Sluggish Property Lending Market Rife with ‘Liar Loans’


The banking royal commission has not increased the factual accuracy of mortgage applications, with so-called “liar loans” rising to record levels despite the banks significantly increasing their verification requirements.

A survey from investment bank UBS has found that Australia’s mortgage market is rife with inaccurate loans, with record numbers of applicants overstating their income and understating their debt burden and living costs.

UBS analyst Jonathan Mott said that the expectation that tougher lending standards would lead to an increase in the accuracy of mortgage applications was not the case.

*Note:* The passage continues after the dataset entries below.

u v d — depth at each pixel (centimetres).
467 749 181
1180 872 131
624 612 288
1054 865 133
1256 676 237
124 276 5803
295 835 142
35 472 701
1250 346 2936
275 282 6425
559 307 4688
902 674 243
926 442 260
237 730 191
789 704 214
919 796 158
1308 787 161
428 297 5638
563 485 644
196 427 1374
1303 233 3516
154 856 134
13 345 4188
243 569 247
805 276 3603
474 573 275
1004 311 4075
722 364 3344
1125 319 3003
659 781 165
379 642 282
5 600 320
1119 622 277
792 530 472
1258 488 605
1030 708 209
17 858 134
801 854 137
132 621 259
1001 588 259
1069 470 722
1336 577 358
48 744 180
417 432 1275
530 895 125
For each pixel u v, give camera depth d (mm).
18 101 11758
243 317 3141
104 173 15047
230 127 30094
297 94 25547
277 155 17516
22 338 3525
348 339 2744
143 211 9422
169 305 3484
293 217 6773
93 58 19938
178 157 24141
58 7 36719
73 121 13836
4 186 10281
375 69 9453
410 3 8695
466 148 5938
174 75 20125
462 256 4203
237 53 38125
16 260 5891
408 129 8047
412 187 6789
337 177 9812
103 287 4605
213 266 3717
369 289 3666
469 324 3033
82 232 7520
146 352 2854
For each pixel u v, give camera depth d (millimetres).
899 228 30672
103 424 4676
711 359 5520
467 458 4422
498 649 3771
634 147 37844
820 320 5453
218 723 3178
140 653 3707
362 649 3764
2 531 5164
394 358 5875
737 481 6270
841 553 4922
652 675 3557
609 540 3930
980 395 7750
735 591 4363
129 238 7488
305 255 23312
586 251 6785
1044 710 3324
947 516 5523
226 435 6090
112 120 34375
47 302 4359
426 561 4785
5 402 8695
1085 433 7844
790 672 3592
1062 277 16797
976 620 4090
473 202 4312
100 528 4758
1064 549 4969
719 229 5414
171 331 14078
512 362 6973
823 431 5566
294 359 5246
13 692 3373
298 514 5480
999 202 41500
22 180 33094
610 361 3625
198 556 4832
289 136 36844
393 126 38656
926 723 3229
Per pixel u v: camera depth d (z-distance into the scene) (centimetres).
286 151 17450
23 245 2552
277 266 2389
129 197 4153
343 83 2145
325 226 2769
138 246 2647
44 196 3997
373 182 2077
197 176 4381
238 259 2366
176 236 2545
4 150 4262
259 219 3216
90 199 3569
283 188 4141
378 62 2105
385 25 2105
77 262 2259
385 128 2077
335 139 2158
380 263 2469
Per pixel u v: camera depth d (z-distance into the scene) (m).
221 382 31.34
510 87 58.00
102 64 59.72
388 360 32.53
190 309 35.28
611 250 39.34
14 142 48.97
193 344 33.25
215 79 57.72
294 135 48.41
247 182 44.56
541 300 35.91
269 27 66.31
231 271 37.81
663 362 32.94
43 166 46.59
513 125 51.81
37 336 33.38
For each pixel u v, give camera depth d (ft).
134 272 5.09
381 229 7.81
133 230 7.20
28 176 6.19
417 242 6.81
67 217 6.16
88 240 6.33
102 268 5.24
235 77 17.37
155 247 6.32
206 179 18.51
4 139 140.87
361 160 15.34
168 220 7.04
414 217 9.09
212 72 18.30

The number of applicants who reported their application was not “completely factual and accurate” rose to a record 37 per cent from 32 per cent in 2018, with 20 per cent overstating their income and 34 per cent understating living costs.

In a speech at the Financial Review’s property summit in Sydney last week, Treasurer Josh Frydenberg said that if responsible lending laws are applied too stringently they could adversely affect property markets.

The treasurer called for a “sensible balance” in the application of responsible lending obligations by the banks.

The survey’s findings comes as new data from the central bank released on Monday shows the pace of lending to property buyers has recorded its slowest growth on record.

The financial aggregates data showed that housing credit growth slowed to 0.17 per cent despite the turnaround in the housing market and improving mortgage approvals, which have risen 10 per cent from record lows.

Mott explains that to add 1 per cent to housing credit growth, mortgage approvals would need to grow by around 10 per cent.

“Even if mortgage approvals re-accelerate to levels seen at the height of the housing bubble, system housing credit growth would only grow to [about] 5.5 per cent,” Mott said.

Credit growth in Australia

Credit growth

^ Credit growth in Australia (year-on-year basis) Source: UBS

UBS analysts expect housing credit growth to bottom out over the next two months, as bank fundamentals are increasingly challenged by ultra-low interest rates.

Mott estimates that the banks will only pass on 30bps of Tuesday’s 50bps cash rate cut.

“The major banks continue to lose share in the housing market with CBA the only major to grow its mortgage book in August (0.3 per cent).

“APRA data showed credit card outstanding balances shrunk -3.3 per cent [over the quarter] which suggests much of the tax refunds may be being used to pay down debts,” Mott said.